POINT À TRAITER 1: D'après l'extrait choisi, quelle gradation la triade sensations-émotions-sentiments implique-t-elle ?
POINT À TRAITER 2: Reproduisez fidèlement le passage de l'extrait choisi qui va de « Le langage devenu » à « idéalisme est intolérable. », ces deux bornes comprises.
POINT À TRAITER 3: Selon l'extrait choisi, pourquoi le schéma traditionnel a-t-il de quoi écœurer ?

La triade sensations-émotions-sentiments implique une sorte de gradation du physique au « spirituel », la poésie étant alors l’autel au pied duquel une offrande verbale est déposée par le poète. Toute impureté, toute saleté se voient nettoyées, éliminées.

Le langage devenu bouquet de mystères - magnifique pataquès d’un accusé recueilli par un journaliste-écrivainet que je détourne ici à mon compte - et bouc-émissaire : la vie réelle bannie, chassée dans le désert et chargée de tous les maux, la vie rêvée parée de toutes les vertus au croisement de la rationalité versificatrice la plus rigoureuse et de l’irrationnel au sens le plus large, le plus vague du terme, le merveilleux, si l’on veut, langage partie prenante de cette dichotomie, langage qui ne colle plus à la peau et aux os, langage qui soi-disant refait ou repeint tout à neuf ou langage qui se penche sur son propre abime de perplexité. 

Ce schéma traditionnel a franchement de quoi écœurer. Son idéalisme est intolérable.

Outre notre éducation truffée de principes moraux plus ou moins contraignants, plus ou moins prégnants dans notre milieu familial, un corpus verbal, une longue chaîne de poncifs - proverbes, maximes, phrases toutes faites sur la pluie et le beau temps, la vie et la mort -, toute une littérature aussi, bref une superstructure invisible informe une jeune pensée qui se cherche, souvent s’endort bien vite sur des lauriers empruntés. 

Le propre des fleurs épanouies, c’est de faner puis de pourrir sur pied. La morale religieuse est une de ces fleurs parmi d’autres qui nous renseigne sur le devenir de toute parole qui refuse de mourir. Ce leurre oh combien séduisant, je le refuse avec la dernière énergie.

INFORMATIONS EXTRAITES:
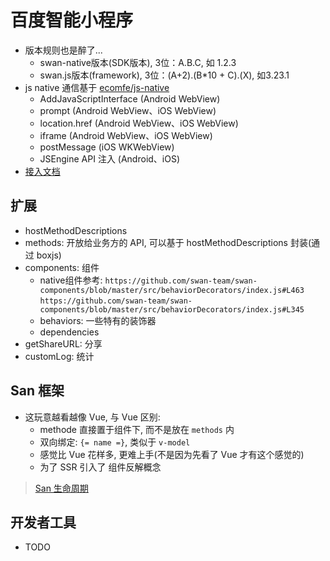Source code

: # 百度智能小程序

* 版本规则也是醉了...
  * swan-native版本(SDK版本), 3位：A.B.C, 如 1.2.3
  * swan.js版本(framework), 3位：(A+2).(B*10 + C).(X), 如3.23.1
* js native 通信基于 [ecomfe/js-native](https://github.com/ecomfe/js-native)
  * AddJavaScriptInterface (Android WebView)
  * prompt (Android WebView、iOS WebView)
  * location.href (Android WebView、iOS WebView)
  * iframe (Android WebView、iOS WebView)
  * postMessage (iOS WKWebView)
  * JSEngine API 注入 (Android、iOS)
* [接入文档](https://github.com/swan-team/host-app-guide/blob/master/source/SUMMARY.md)

## 扩展

* hostMethodDescriptions
* methods: 开放给业务方的 API, 可以基于 hostMethodDescriptions 封装(通过 boxjs)
* components: 组件
  * native组件参考:
    `https://github.com/swan-team/swan-components/blob/master/src/behaviorDecorators/index.js#L463`
    `https://github.com/swan-team/swan-components/blob/master/src/behaviorDecorators/index.js#L345`
  * behaviors: 一些特有的装饰器
  * dependencies
* getShareURL: 分享
* customLog: 统计

## San 框架

* 这玩意越看越像 Vue, 与 Vue 区别:
  * methode 直接置于组件下, 而不是放在 `methods` 内
  * 双向绑定: `{= name =}`, 类似于 `v-model`
  * 感觉比 Vue 花样多, 更难上手(不是因为先看了 Vue 才有这个感觉的)
  * 为了 SSR 引入了 组件反解概念

> [San 生命周期](https://baidu.github.io/san/tutorial/component/)

## 开发者工具

* TODO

ZONE DE RÉPONSE 1: Une gradation du physique au « spirituel ».

ZONE DE RÉPONSE 2:
Le langage devenu bouquet de mystères - magnifique pataquès d’un accusé recueilli par un journaliste-écrivainet que je détourne ici à mon compte - et bouc-émissaire : la vie réelle bannie, chassée dans le désert et chargée de tous les maux, la vie rêvée parée de toutes les vertus au croisement de la rationalité versificatrice la plus rigoureuse et de l’irrationnel au sens le plus large, le plus vague du terme, le merveilleux, si l’on veut, langage partie prenante de cette dichotomie, langage qui ne colle plus à la peau et aux os, langage qui soi-disant refait ou repeint tout à neuf ou langage qui se penche sur son propre abime de perplexité. 

Ce schéma traditionnel a franchement de quoi écœurer. Son idéalisme est intolérable.

ZONE DE RÉPONSE 3: Parce que son idéalisme est intolérable. Ce schéma bannit la vie réelle, chassée dans le désert et chargée de tous les maux, et pare la vie rêvée de toutes les vertus.